Materials provided
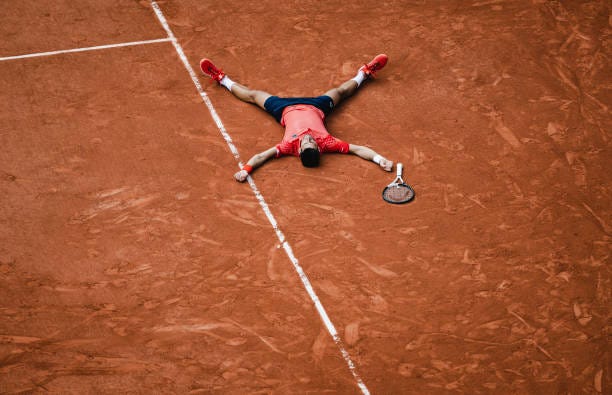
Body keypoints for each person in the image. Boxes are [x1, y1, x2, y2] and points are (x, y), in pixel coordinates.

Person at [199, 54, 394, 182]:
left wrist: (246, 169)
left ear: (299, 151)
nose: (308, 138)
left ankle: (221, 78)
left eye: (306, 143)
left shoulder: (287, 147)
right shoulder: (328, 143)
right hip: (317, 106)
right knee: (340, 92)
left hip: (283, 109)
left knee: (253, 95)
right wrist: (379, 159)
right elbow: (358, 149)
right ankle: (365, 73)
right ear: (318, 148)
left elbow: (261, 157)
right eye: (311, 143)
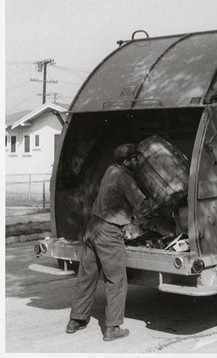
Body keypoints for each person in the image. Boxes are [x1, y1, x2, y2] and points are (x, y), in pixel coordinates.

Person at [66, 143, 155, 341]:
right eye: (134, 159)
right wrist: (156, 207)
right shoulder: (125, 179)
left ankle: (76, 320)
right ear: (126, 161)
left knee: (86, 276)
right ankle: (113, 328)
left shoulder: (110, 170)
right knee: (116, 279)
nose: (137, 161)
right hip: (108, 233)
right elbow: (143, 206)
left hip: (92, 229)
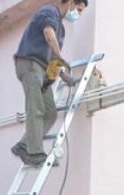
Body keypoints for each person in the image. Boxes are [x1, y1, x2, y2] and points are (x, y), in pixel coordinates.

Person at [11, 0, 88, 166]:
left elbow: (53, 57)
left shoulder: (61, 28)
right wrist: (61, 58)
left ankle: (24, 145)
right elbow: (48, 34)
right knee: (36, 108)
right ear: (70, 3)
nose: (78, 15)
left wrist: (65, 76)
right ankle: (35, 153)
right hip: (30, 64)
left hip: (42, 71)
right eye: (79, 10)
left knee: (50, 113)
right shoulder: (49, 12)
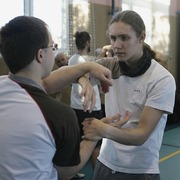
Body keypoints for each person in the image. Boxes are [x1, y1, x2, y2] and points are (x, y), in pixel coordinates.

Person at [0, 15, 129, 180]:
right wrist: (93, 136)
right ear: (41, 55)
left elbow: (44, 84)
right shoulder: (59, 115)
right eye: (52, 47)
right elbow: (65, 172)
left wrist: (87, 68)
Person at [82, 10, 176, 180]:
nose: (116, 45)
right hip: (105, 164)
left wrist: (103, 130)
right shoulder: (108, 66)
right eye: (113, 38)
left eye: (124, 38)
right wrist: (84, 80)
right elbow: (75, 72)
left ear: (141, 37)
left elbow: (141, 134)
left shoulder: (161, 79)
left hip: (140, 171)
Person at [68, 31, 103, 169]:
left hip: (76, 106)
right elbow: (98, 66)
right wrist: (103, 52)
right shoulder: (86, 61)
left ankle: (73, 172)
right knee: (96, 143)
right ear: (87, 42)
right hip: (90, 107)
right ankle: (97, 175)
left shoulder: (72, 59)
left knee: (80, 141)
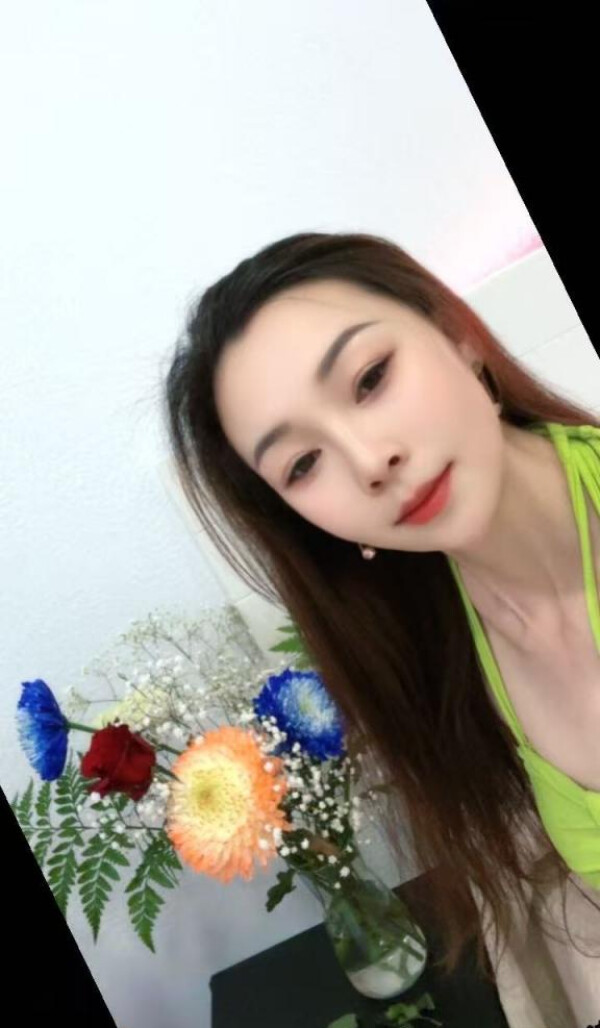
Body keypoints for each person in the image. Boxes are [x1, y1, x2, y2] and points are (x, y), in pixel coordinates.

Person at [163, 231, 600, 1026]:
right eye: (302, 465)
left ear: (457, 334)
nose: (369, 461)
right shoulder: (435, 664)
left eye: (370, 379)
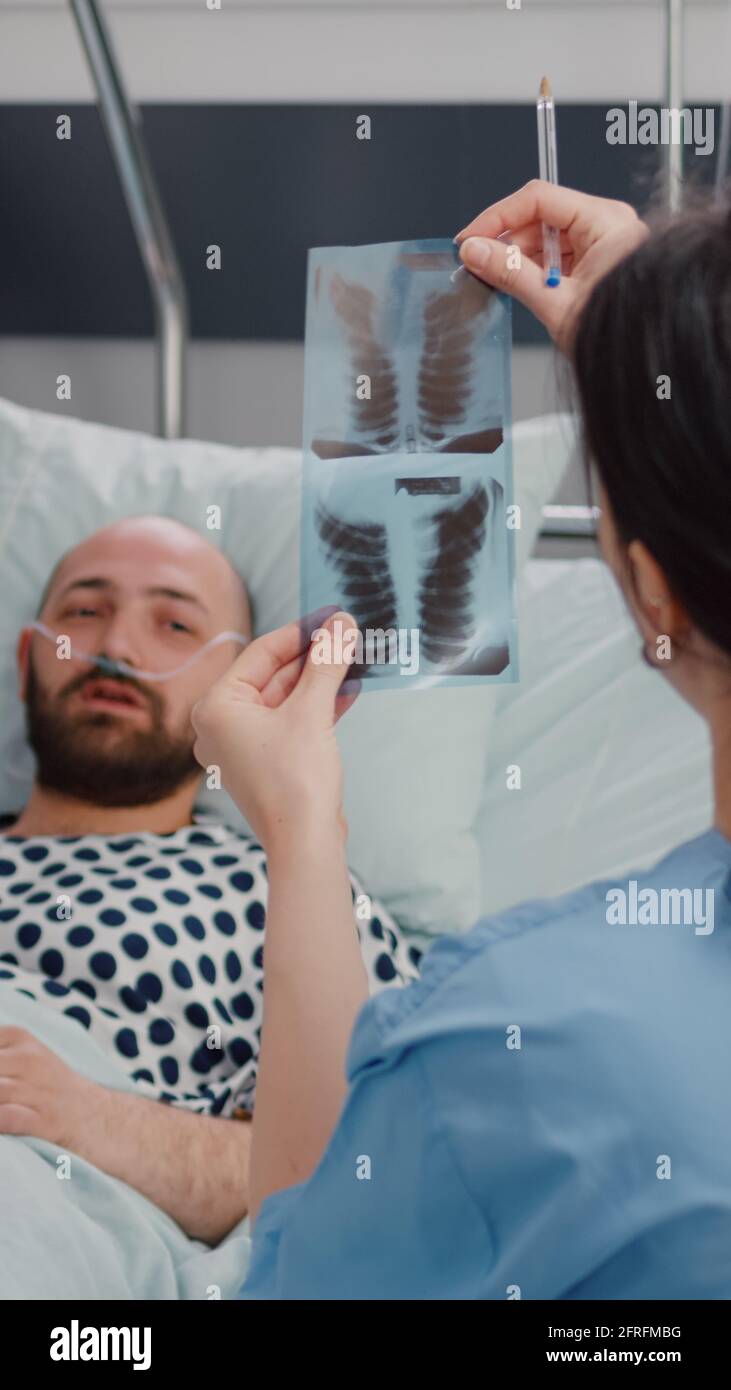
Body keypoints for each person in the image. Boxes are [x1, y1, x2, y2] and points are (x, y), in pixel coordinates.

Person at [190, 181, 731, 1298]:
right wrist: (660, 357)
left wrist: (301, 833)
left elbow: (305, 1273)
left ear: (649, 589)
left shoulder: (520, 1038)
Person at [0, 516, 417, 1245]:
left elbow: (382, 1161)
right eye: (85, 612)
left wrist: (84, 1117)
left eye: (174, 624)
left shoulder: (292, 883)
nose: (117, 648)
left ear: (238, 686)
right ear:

Work instruction
The reply must consist of the complete listing, reproduced exactly, with no images.

Answer box
Body keypoints for each person in the image. Boxes are [x1, y1, x2, y2] and points are (x, y), in pixel coordinates.

Person at [199, 54, 394, 182]:
left wrist: (246, 169)
left ear: (299, 151)
nose: (308, 138)
left ankle: (221, 78)
left eye: (306, 143)
left shoulder: (287, 147)
right shoulder: (328, 143)
right hip: (317, 106)
right knee: (340, 92)
left hip: (283, 109)
left knee: (253, 95)
right wrist: (379, 159)
right elbow: (358, 149)
right ankle: (365, 73)
right ear: (318, 148)
left elbow: (261, 157)
right eye: (311, 143)
Body keypoints for each person in the image. Boxes are [x1, y1, x2, y2] and points are (x, y), in pixel coordinates.

Person at [66, 143, 155, 341]:
right eye: (134, 159)
right wrist: (156, 207)
right shoulder: (125, 179)
left ankle: (76, 320)
right ear: (126, 161)
left knee: (86, 276)
right ankle: (113, 328)
left shoulder: (110, 170)
right knee: (116, 279)
nose: (137, 161)
right hip: (108, 233)
right elbow: (143, 206)
left hip: (92, 229)
Body keypoints for each person in the image. Boxes are [x1, y1, x2, y2] and points are (x, y), in pixel coordinates.

Person at [11, 0, 88, 166]:
left elbow: (53, 57)
left shoulder: (61, 28)
right wrist: (61, 58)
left ankle: (24, 145)
right elbow: (48, 34)
right knee: (36, 108)
right ear: (70, 3)
nose: (78, 15)
left wrist: (65, 76)
right ankle: (35, 153)
right hip: (30, 64)
left hip: (42, 71)
right eye: (79, 10)
left knee: (50, 113)
right shoulder: (49, 12)
Body keypoints for each person in the image. Boxes are [x1, y1, x2, y2] and points are (x, y), in pixel coordinates.

Person at [0, 15, 129, 180]:
right wrist: (93, 136)
right ear: (41, 55)
left elbow: (44, 84)
right shoulder: (59, 115)
right eye: (52, 47)
right elbow: (65, 172)
left wrist: (87, 68)
Person at [82, 10, 176, 180]:
nose: (116, 45)
right hip: (105, 164)
left wrist: (103, 130)
right shoulder: (108, 66)
right eye: (113, 38)
left eye: (124, 38)
right wrist: (84, 80)
right elbow: (75, 72)
left ear: (141, 37)
left elbow: (141, 134)
left shoulder: (161, 79)
left hip: (140, 171)
Person at [68, 31, 103, 169]:
left hip: (76, 106)
right elbow: (98, 66)
right wrist: (103, 52)
right shoulder: (86, 61)
left ankle: (73, 172)
right knee: (96, 143)
right ear: (87, 42)
right hip: (90, 107)
right ankle: (97, 175)
left shoulder: (72, 59)
left knee: (80, 141)
Body keypoints for each person in the image. Boxes are [x1, y1, x2, y2] and points are (x, y), in pixel coordinates.

Person at [163, 231, 600, 1026]:
right eye: (302, 465)
left ear: (457, 334)
nose: (369, 461)
right shoulder: (435, 664)
left eye: (370, 379)
Body keypoints for each person in the image. Boxes are [x1, y1, x2, y2] and points are (x, y), in pixel coordinates.

Person at [190, 181, 731, 1298]:
right wrist: (660, 357)
left wrist: (301, 833)
left elbow: (305, 1273)
left ear: (649, 589)
left shoulder: (520, 1038)
Person at [0, 516, 417, 1245]:
left elbow: (382, 1161)
right eye: (85, 612)
left wrist: (84, 1117)
left eye: (174, 624)
left shoulder: (292, 883)
nose: (117, 648)
left ear: (238, 686)
right ear:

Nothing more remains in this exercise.